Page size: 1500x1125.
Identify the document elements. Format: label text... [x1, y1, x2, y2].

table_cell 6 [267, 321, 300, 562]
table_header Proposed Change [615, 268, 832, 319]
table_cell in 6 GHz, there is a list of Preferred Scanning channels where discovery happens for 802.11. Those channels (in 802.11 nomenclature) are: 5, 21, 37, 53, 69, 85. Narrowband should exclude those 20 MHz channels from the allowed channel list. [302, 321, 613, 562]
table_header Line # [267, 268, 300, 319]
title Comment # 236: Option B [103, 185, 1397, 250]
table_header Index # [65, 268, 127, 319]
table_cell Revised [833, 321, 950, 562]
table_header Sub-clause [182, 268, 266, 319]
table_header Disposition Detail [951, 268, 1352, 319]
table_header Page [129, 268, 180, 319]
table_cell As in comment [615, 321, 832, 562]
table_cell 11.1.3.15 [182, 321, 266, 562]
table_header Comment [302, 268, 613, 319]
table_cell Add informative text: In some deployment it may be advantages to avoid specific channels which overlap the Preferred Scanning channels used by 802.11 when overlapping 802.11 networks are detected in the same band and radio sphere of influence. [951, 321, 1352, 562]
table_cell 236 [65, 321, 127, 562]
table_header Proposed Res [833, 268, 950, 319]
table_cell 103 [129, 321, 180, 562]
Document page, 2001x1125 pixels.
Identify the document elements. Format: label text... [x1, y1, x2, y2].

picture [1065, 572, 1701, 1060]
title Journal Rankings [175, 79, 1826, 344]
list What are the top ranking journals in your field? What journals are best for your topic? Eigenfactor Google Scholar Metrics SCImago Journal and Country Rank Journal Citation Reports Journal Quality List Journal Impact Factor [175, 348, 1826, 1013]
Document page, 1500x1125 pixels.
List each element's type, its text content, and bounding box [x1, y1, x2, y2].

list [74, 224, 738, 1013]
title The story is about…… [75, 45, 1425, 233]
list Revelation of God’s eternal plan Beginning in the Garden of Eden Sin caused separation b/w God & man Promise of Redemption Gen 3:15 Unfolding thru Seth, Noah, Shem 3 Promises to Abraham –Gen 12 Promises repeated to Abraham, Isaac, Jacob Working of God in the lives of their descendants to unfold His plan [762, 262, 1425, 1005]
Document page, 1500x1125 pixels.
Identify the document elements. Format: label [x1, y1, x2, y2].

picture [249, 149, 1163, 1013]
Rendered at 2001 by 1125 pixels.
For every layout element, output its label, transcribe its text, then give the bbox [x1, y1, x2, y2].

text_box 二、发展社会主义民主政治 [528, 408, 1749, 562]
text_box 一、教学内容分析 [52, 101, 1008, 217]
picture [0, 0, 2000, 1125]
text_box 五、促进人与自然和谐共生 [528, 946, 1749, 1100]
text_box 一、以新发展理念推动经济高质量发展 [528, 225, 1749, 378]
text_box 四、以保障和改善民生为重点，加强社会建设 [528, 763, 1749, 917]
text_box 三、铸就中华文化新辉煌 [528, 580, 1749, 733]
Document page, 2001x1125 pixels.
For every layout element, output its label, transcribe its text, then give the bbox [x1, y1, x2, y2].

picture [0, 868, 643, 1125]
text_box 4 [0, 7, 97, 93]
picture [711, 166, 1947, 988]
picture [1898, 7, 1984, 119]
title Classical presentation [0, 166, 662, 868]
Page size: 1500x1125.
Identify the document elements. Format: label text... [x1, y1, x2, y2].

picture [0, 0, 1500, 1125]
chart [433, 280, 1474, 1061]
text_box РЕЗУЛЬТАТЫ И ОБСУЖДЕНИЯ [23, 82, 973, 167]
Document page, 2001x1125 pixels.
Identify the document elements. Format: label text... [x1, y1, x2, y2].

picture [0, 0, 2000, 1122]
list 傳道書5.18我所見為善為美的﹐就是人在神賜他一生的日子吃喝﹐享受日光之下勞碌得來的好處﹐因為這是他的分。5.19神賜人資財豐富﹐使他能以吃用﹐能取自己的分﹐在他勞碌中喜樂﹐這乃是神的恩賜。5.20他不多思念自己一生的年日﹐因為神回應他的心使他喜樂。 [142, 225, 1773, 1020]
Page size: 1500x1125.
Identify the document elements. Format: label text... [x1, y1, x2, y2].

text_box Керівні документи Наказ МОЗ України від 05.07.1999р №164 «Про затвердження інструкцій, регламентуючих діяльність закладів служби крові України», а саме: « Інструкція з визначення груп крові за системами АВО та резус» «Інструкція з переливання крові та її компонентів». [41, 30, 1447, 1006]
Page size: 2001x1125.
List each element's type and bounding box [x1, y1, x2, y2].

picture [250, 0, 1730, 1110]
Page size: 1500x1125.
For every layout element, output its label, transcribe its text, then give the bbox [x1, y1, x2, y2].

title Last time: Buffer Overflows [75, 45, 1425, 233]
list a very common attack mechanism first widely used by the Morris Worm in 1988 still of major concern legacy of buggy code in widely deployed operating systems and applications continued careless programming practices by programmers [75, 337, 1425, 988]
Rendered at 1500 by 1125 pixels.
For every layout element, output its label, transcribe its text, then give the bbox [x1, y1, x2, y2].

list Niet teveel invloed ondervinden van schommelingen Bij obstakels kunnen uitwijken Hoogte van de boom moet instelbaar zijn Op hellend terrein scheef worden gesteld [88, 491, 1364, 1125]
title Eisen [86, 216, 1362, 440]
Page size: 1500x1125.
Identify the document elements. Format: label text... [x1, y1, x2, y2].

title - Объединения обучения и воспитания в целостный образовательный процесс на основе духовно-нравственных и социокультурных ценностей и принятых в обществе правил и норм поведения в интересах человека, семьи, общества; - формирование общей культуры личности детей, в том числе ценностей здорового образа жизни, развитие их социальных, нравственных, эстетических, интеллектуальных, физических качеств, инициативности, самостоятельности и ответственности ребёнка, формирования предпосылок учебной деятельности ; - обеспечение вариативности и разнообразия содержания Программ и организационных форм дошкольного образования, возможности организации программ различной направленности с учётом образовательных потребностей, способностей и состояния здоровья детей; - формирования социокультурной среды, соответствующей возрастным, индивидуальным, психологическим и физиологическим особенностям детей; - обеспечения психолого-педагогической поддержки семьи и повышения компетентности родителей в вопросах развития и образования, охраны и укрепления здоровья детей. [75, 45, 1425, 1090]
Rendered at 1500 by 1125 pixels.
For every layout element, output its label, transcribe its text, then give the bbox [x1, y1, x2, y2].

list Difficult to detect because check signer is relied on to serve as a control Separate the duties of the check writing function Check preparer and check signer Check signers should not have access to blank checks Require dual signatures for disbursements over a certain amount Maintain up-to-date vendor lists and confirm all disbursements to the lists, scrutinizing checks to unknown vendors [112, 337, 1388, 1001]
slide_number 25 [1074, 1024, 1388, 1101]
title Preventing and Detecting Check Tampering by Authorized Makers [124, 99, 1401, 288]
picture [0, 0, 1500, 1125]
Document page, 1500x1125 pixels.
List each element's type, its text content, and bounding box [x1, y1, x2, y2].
______
All of the data above is to be transcribed without alteration.

**EXERCISE OUTPUT:**
Page size: 1500x1125.
Identify the document elements. Format: label text... [x1, y1, x2, y2].

table_cell 6 [267, 321, 300, 562]
table_header Proposed Change [615, 268, 832, 319]
table_cell in 6 GHz, there is a list of Preferred Scanning channels where discovery happens for 802.11. Those channels (in 802.11 nomenclature) are: 5, 21, 37, 53, 69, 85. Narrowband should exclude those 20 MHz channels from the allowed channel list. [302, 321, 613, 562]
table_header Line # [267, 268, 300, 319]
title Comment # 236: Option B [103, 185, 1397, 250]
table_header Index # [65, 268, 127, 319]
table_cell Revised [833, 321, 950, 562]
table_header Sub-clause [182, 268, 266, 319]
table_header Disposition Detail [951, 268, 1352, 319]
table_header Page [129, 268, 180, 319]
table_cell As in comment [615, 321, 832, 562]
table_cell 11.1.3.15 [182, 321, 266, 562]
table_header Comment [302, 268, 613, 319]
table_cell Add informative text: In some deployment it may be advantages to avoid specific channels which overlap the Preferred Scanning channels used by 802.11 when overlapping 802.11 networks are detected in the same band and radio sphere of influence. [951, 321, 1352, 562]
table_cell 236 [65, 321, 127, 562]
table_header Proposed Res [833, 268, 950, 319]
table_cell 103 [129, 321, 180, 562]
Document page, 2001x1125 pixels.
Identify the document elements. Format: label text... [x1, y1, x2, y2].

picture [1065, 572, 1701, 1060]
title Journal Rankings [175, 79, 1826, 344]
list What are the top ranking journals in your field? What journals are best for your topic? Eigenfactor Google Scholar Metrics SCImago Journal and Country Rank Journal Citation Reports Journal Quality List Journal Impact Factor [175, 348, 1826, 1013]
Document page, 1500x1125 pixels.
List each element's type, its text content, and bounding box [x1, y1, x2, y2].

list [74, 224, 738, 1013]
title The story is about…… [75, 45, 1425, 233]
list Revelation of God’s eternal plan Beginning in the Garden of Eden Sin caused separation b/w God & man Promise of Redemption Gen 3:15 Unfolding thru Seth, Noah, Shem 3 Promises to Abraham –Gen 12 Promises repeated to Abraham, Isaac, Jacob Working of God in the lives of their descendants to unfold His plan [762, 262, 1425, 1005]
Document page, 1500x1125 pixels.
Identify the document elements. Format: label [x1, y1, x2, y2].

picture [249, 149, 1163, 1013]
Rendered at 2001 by 1125 pixels.
For every layout element, output its label, transcribe its text, then give the bbox [x1, y1, x2, y2].

text_box 二、发展社会主义民主政治 [528, 408, 1749, 562]
text_box 一、教学内容分析 [52, 101, 1008, 217]
picture [0, 0, 2000, 1125]
text_box 五、促进人与自然和谐共生 [528, 946, 1749, 1100]
text_box 一、以新发展理念推动经济高质量发展 [528, 225, 1749, 378]
text_box 四、以保障和改善民生为重点，加强社会建设 [528, 763, 1749, 917]
text_box 三、铸就中华文化新辉煌 [528, 580, 1749, 733]
Document page, 2001x1125 pixels.
For every layout element, output its label, transcribe its text, then give the bbox [x1, y1, x2, y2].

picture [0, 868, 643, 1125]
text_box 4 [0, 7, 97, 93]
picture [711, 166, 1947, 988]
picture [1898, 7, 1984, 119]
title Classical presentation [0, 166, 662, 868]
Page size: 1500x1125.
Identify the document elements. Format: label text... [x1, y1, x2, y2].

picture [0, 0, 1500, 1125]
chart [433, 280, 1474, 1061]
text_box РЕЗУЛЬТАТЫ И ОБСУЖДЕНИЯ [23, 82, 973, 167]
Document page, 2001x1125 pixels.
Identify the document elements. Format: label text... [x1, y1, x2, y2].

picture [0, 0, 2000, 1122]
list 傳道書5.18我所見為善為美的﹐就是人在神賜他一生的日子吃喝﹐享受日光之下勞碌得來的好處﹐因為這是他的分。5.19神賜人資財豐富﹐使他能以吃用﹐能取自己的分﹐在他勞碌中喜樂﹐這乃是神的恩賜。5.20他不多思念自己一生的年日﹐因為神回應他的心使他喜樂。 [142, 225, 1773, 1020]
Page size: 1500x1125.
Identify the document elements. Format: label text... [x1, y1, x2, y2].

text_box Керівні документи Наказ МОЗ України від 05.07.1999р №164 «Про затвердження інструкцій, регламентуючих діяльність закладів служби крові України», а саме: « Інструкція з визначення груп крові за системами АВО та резус» «Інструкція з переливання крові та її компонентів». [41, 30, 1447, 1006]
Page size: 2001x1125.
List each element's type and bounding box [x1, y1, x2, y2].

picture [250, 0, 1730, 1110]
Page size: 1500x1125.
For every layout element, output its label, transcribe its text, then give the bbox [x1, y1, x2, y2].

title Last time: Buffer Overflows [75, 45, 1425, 233]
list a very common attack mechanism first widely used by the Morris Worm in 1988 still of major concern legacy of buggy code in widely deployed operating systems and applications continued careless programming practices by programmers [75, 337, 1425, 988]
Rendered at 1500 by 1125 pixels.
For every layout element, output its label, transcribe its text, then give the bbox [x1, y1, x2, y2].

list Niet teveel invloed ondervinden van schommelingen Bij obstakels kunnen uitwijken Hoogte van de boom moet instelbaar zijn Op hellend terrein scheef worden gesteld [88, 491, 1364, 1125]
title Eisen [86, 216, 1362, 440]
Page size: 1500x1125.
Identify the document elements. Format: label text... [x1, y1, x2, y2].

title - Объединения обучения и воспитания в целостный образовательный процесс на основе духовно-нравственных и социокультурных ценностей и принятых в обществе правил и норм поведения в интересах человека, семьи, общества; - формирование общей культуры личности детей, в том числе ценностей здорового образа жизни, развитие их социальных, нравственных, эстетических, интеллектуальных, физических качеств, инициативности, самостоятельности и ответственности ребёнка, формирования предпосылок учебной деятельности ; - обеспечение вариативности и разнообразия содержания Программ и организационных форм дошкольного образования, возможности организации программ различной направленности с учётом образовательных потребностей, способностей и состояния здоровья детей; - формирования социокультурной среды, соответствующей возрастным, индивидуальным, психологическим и физиологическим особенностям детей; - обеспечения психолого-педагогической поддержки семьи и повышения компетентности родителей в вопросах развития и образования, охраны и укрепления здоровья детей. [75, 45, 1425, 1090]
Rendered at 1500 by 1125 pixels.
For every layout element, output its label, transcribe its text, then give the bbox [x1, y1, x2, y2].

list Difficult to detect because check signer is relied on to serve as a control Separate the duties of the check writing function Check preparer and check signer Check signers should not have access to blank checks Require dual signatures for disbursements over a certain amount Maintain up-to-date vendor lists and confirm all disbursements to the lists, scrutinizing checks to unknown vendors [112, 337, 1388, 1001]
slide_number 25 [1074, 1024, 1388, 1101]
title Preventing and Detecting Check Tampering by Authorized Makers [124, 99, 1401, 288]
picture [0, 0, 1500, 1125]
Document page, 1500x1125 pixels.
List each element's type, its text content, and bounding box [x1, y1, x2, y2].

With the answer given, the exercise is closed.